EXTRAIT DU TEXTE:
▬▬▬▬▬▬
SIMON
& GARFUNKEL : duo vocal de folk
et pop américain, 1964-1970
- Paul Simon : chanteur et guitariste. Né le 13.10.1941
à Newark (New Jersey).
- Art Garfunkel : chanteur. Né le 05.11.1941 à New York City (New York).
Ce duo new yorkais des années 60 reste l'un des plus populaires de l'histoire du disque, grâce à un mélange inégalé de raffinement vocal et de tendresse mélodique, comme en témoignent les inusables "The Sound of Silence", "Mrs Robinson" et "Bridge Over Troubled Water".
Simon et Garfunkel sont deux amis d'enfance. Ils grandissent à une centaine de mètres l'un de l'autre dans le qartier de Forest Hills, situé dans le district du Queens à New York. Ils fréquentent la même école où, à l'âge de onze ans, ils interprètent pour la première fois les chansons du dessin animé de Disney Alice au pays des merveilles. Dans le garage de la maison des parents d'Art Garfunkel, ils s'exercent avec beaucoup d'application sur les airs de doo-wop qu'ils entendent sur les stations de musique noire. Les parents leur laissent aussi l'usage d'une paire de magnétophone à bandes avec lesquels ils parviennent à réaliser artisanalement des parties d'harmonies à quatre voix. Ils composent leur première chanson, « The Girl For Me », en 1955. La découverte du rock'n' roll sert de détonateur à leurs débuts semi-professionnels. La maquette d'une chanson enregistrée en 1957, alors qu'ils n'ont que 15 ans, « Hey Schoolgirl », un pastiche des Everly Brothers, est remarquée par un certain Sid Prosen qui lance le titre avec succès sous sa marque confidentielle Big Records. Sous le nom de Tom & Jerry , ils se produisent à l'mission télévisée très suivie « American Bandstand », de Dick Clark. Grâce à ce passage, la chanson monte au n°49 du Billboard en 1958. Malheureusement, les trois 45 tours suivants ne donnent rien et les deux lycéens poursuivent leurs études, Simon en littérature et en droit au Queens College Carole King, tente de placer des chansons au Brill Building, la grande « usine à tubes » new-yorkaise. Il enregistre plusieurs 45 tours dont, sous le nom de Tico And The Triumphs, « Motorcycle » (1962) et, sous celui de Jerry Landis, « Lone Teen-Ranger » (1963), mais gagne surtout sa vie en chantant pour des maquettes de démonstration destinées à des maisons d'édition musicale. Garfunkel publiera, quant à lui, deux 45 tours sous le nom d'Artie Garr.
▬▬▬▬▬▬
TRAVAIL DEMANDÉ: Écrivez la suite du texte sur Simon & Garfunkel en reprenant juste après sa dernière phrase.

[Entrées d'une source de données]
▬▬▬▬▬▬
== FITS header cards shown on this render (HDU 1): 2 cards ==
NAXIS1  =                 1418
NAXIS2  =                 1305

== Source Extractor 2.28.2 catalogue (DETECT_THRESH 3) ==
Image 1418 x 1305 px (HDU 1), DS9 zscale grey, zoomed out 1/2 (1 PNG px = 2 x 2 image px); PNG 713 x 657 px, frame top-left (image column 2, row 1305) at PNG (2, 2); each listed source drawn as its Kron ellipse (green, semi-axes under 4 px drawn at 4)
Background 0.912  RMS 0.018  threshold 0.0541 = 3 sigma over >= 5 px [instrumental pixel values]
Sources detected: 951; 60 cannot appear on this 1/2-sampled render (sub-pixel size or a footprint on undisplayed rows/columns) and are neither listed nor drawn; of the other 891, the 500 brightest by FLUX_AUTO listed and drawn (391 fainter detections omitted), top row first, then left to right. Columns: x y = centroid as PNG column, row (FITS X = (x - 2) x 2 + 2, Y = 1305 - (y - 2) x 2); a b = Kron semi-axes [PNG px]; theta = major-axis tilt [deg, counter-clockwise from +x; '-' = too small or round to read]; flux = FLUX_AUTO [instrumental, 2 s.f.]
▬▬▬▬▬▬
RÉSULTAT:
Au début des années 60, une révolution se produit à New York dans le quartier étudiant de Greenwich Village : la chanson folk engagée, se réclamant de l'exemple du troubadour et militant socialiste Woody Guthrie, se cristallise autour des figures de Bob Dylan et Joan Baez. Ce mouvement inspire à Paul Simon de nouvelles compositions, dont « Bleecker Street », une sorte d'ode aux poètes et aux cafés du Village. « Bob Dylan a été le premier à écrire sur la vie et le monde, avec intelligence et une maîtrise du langage. C'est lui qui m'a encouragé à m'y mettre sérieusement », dira Simon. De son côté, Garfunkel a fait le même chemin. Simon travaille alors comme représentant pour une maison d'édition musicale et, dans ce cadre, obtient un rendez-vous avec Tom Wilson, producteur affilié à Columbia. Il en profite pour présenter ses propres chansons, qu'il interprète avec son ami Garfunkel. Une audition est arrangée en mars 1964 : le duo chante « Bleecker Street » et le futur classique « The Sound of Silence ». La prise est assurée par l'ingénieur du son Roy Halee, qui restera le collaborateur privilégié du duo durant toute sa carrière. Les titres de ce qui constituera le premier album de Simon & Garfunkel, Wednesday Mornin 3 A.M. (1964), sont enregistrés le même mois en quelques séances. Un sous-titre accompagnera l'album : New Exciting Sounds in the Folk Tradition. Tout l'apport unique de Simon & Garfunkel y est déjà présent : quoiqu'inscrit dans le courant folk et militant, le duo privilégie la séduction des mélodies et la douceur des voix, venues d'un indéracinable amour du chant. Que ce soit la reprise de Bob Dylan, « The Times They Are a Changin' », ou une composition originale de Simon comme « He Was My Brother » (consacrée à son camarade du Queens College Andrew Goodman, un militant pour le mouvement des droits civiques assassiné par des membres du Ku Klux Klan dans le Mississippi en 1964), chaque chanson est abordée comme une pure mélodie. Le toucher de guitare de Simon, tout en arpèges, a la délicatesse du luth, et les voix de séraphins des deux chanteurs, qui s'élancent même dans un motet comme « Benedictus », semblent toujours célébrer l'amour courtois.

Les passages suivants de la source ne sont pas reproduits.